Redazione Nove da Firenze

Un tavolo sugli affitti brevi, sul fenomeno dei fondi usati impropriamente per attività ricettive abusive e sul rispetto delle regole, con tutte le realtà cittadine che a vario titolo hanno a che fare con questi temi, associazioni di categoria, amministratori di condominio, associazioni di proprietari, agenzie immobiliari. Obiettivo lavorare assieme, partendo dalla necessità di mettere in campo gli strumenti necessari a governare il fenomeno, informare correttamente tutte le parti coinvolte sulla nuova normativa che prevede un'Autorizzazione per poter avviare l'attività di locazione turistica breve è il primo passo (Regolamento, procedure, FAQ, modulistica, Vademecum in materia di civile convivenza e approfondimenti utili sono disponibili in Rete Civica al seguente link: https://www.comune.firenze.it/turismo/locazioni-turistiche-brevi), infine creare sinergie tra tutte le parti coinvolte per il rispetto delle regole.

È quello che si è svolto ieri con la sindaca Sara Funaro, l’assessore a Sviluppo economico e Turismo Jacopo Vicini, il comandante della Polizia Municipale Francesco Passaretti, il direttore Sviluppo economico e Turismo Valerio Cantafio.
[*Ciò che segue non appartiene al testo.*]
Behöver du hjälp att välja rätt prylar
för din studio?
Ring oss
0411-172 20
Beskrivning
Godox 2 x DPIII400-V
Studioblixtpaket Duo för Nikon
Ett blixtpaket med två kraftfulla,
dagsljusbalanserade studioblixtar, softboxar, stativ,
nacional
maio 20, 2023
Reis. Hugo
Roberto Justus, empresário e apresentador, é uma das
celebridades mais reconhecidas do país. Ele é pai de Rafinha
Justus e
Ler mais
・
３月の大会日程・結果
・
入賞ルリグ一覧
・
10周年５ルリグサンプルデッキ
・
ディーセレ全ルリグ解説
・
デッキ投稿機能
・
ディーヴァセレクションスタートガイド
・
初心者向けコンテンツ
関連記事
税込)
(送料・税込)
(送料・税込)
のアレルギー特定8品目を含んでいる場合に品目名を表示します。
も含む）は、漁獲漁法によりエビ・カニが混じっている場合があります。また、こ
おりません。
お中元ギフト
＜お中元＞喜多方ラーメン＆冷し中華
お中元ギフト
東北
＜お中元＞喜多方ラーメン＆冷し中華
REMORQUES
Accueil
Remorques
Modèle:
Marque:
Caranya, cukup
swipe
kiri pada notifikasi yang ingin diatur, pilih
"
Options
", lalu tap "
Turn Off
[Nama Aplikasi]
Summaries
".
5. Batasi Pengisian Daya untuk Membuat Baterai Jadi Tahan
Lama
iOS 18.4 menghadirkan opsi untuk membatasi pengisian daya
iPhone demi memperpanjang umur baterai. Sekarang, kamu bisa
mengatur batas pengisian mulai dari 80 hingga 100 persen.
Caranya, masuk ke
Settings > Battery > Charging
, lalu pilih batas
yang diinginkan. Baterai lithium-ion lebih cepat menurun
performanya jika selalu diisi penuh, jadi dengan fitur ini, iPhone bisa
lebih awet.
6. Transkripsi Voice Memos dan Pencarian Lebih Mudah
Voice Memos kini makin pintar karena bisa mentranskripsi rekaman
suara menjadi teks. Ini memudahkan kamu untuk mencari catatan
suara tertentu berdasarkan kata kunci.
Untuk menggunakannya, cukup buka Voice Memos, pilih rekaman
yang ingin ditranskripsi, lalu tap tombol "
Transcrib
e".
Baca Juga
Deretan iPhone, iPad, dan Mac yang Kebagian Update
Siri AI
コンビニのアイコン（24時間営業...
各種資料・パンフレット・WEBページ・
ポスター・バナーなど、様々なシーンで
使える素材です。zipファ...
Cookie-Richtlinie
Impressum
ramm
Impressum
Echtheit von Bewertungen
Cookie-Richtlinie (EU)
La sindaca Funaro nell’occasione ha lanciato “un ‘patto’ per impostare un lavoro condiviso per il bene della città, per tutelare chi rispetta le regole e intervenire assieme dove ci sono situazioni da chiarire”.

“Vogliamo in questo modo avere una fotografia reale della situazione in città e collaborare per mettere in campo gli strumenti necessari. – ha sottolineato la sindaca Sara Funaro – Solo con la collaborazione di tutti i soggetti coinvolti possiamo lavorare per il bene della città su un fenomeno che ormai ne sta cambiando il volto e sul quale siamo impegnati su più fronti. È fondamentale che tutte le parti coinvolte possano lavorare insieme per governare il fenomeno degli affitti brevi partendo dal nuovo Regolamento per le Locazioni Turistiche Brevi che il Comune di Firenze, primo in Italia, ha approvato lo scorso maggio. Uno strumento necessario che si inserisce all'interno della cornice normativa del Testo Unico sul Turismo della Regione Toscana. Rafforzare i controlli in città anche grazie alle segnalazioni puntuali che riceveremo e alla collaborazione di tutti gli attori coinvolti è fondamentale per invertire una rotta non più sostenibile”.